The problem » Make an exact copy of the entries, and keep any pictures out of it.

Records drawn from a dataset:
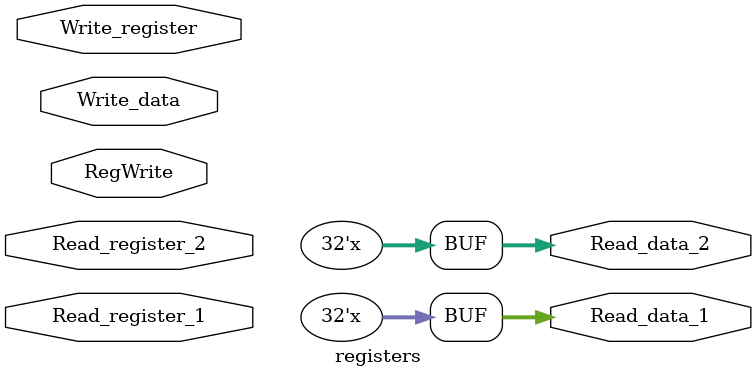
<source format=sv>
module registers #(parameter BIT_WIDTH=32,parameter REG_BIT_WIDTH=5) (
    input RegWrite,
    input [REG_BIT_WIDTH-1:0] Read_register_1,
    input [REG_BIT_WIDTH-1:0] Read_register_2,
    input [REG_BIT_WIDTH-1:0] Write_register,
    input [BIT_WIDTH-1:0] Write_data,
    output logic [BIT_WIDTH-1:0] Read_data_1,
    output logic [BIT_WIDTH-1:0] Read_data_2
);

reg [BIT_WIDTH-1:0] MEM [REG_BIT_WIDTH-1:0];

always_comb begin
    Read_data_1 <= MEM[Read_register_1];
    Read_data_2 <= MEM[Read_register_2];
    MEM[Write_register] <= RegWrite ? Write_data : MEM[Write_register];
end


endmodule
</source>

Output for this exercise »
<source format=sv>
module registers #(parameter BIT_WIDTH=32,parameter REG_BIT_WIDTH=5) (
    input RegWrite,
    input [REG_BIT_WIDTH-1:0] Read_register_1,
    input [REG_BIT_WIDTH-1:0] Read_register_2,
    input [REG_BIT_WIDTH-1:0] Write_register,
    input [BIT_WIDTH-1:0] Write_data,
    output logic [BIT_WIDTH-1:0] Read_data_1,
    output logic [BIT_WIDTH-1:0] Read_data_2
);

reg [BIT_WIDTH-1:0] MEM [REG_BIT_WIDTH-1:0];

always_comb begin
    Read_data_1 <= MEM[Read_register_1];
    Read_data_2 <= MEM[Read_register_2];
    MEM[Write_register] <= RegWrite ? Write_data : MEM[Write_register];
end


endmodule
</source>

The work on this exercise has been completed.